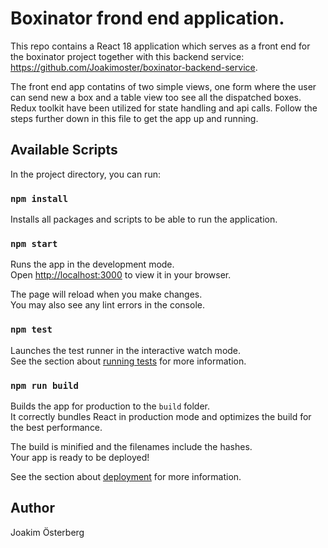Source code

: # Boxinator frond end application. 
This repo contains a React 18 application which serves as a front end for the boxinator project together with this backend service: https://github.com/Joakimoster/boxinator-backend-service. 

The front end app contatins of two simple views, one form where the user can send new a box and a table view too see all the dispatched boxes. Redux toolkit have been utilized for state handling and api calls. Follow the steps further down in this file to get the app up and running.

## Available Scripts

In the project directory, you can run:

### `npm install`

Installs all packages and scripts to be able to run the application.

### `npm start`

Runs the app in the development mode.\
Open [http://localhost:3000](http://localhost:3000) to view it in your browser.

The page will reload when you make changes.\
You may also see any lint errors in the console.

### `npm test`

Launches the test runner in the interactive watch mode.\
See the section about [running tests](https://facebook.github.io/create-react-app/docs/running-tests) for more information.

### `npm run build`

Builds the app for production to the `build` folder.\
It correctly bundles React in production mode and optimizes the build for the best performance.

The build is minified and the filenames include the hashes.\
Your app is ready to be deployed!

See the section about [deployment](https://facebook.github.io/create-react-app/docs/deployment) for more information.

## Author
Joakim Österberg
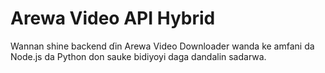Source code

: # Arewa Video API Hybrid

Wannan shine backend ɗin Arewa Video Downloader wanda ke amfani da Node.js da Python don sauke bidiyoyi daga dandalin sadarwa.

++++++++++

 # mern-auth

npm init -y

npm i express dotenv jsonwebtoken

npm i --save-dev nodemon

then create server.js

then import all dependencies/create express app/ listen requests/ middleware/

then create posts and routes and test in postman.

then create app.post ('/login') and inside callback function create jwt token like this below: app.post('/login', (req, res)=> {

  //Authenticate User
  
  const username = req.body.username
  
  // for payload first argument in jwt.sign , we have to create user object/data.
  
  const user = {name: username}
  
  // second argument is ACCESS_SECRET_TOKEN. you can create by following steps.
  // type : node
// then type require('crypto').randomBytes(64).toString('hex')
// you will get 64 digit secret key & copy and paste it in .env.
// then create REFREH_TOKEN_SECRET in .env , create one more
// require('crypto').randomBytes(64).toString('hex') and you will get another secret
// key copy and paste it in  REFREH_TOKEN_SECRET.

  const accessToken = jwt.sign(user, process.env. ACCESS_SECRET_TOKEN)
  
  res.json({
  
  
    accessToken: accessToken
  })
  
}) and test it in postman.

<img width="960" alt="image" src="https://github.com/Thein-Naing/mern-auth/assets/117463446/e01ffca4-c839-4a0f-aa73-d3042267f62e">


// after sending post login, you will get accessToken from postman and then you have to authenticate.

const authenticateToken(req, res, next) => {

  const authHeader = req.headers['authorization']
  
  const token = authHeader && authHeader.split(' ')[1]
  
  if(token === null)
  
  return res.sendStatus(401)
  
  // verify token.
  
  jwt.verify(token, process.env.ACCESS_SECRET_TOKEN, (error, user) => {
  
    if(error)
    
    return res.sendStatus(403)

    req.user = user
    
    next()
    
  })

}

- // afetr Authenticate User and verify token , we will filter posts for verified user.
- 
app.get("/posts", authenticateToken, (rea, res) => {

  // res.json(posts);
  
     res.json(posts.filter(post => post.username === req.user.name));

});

++++++++++

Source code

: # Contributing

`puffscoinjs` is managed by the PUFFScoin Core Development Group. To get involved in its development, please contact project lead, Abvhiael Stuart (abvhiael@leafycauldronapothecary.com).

++++++++++

### Exercise description
Take the listing above from the line containing "Builds the app" through the line containing "Wannan shine backend", both included, and lay it out as a JSON list of strings with one string per line, skipping blank lines. Leave the pictures out.

### Problem solution
[
  "Builds the app for production to the `build` folder.\\",
  "It correctly bundles React in production mode and optimizes the build for the best performance.",
  "The build is minified and the filenames include the hashes.\\",
  "Your app is ready to be deployed!",
  "See the section about [deployment](https://facebook.github.io/create-react-app/docs/deployment) for more information.",
  "## Author",
  "Joakim Österberg",
  "Source code",
  ": # Arewa Video API Hybrid",
  "Wannan shine backend ɗin Arewa Video Downloader wanda ke amfani da Node.js da Python don sauke bidiyoyi daga dandalin sadarwa."
]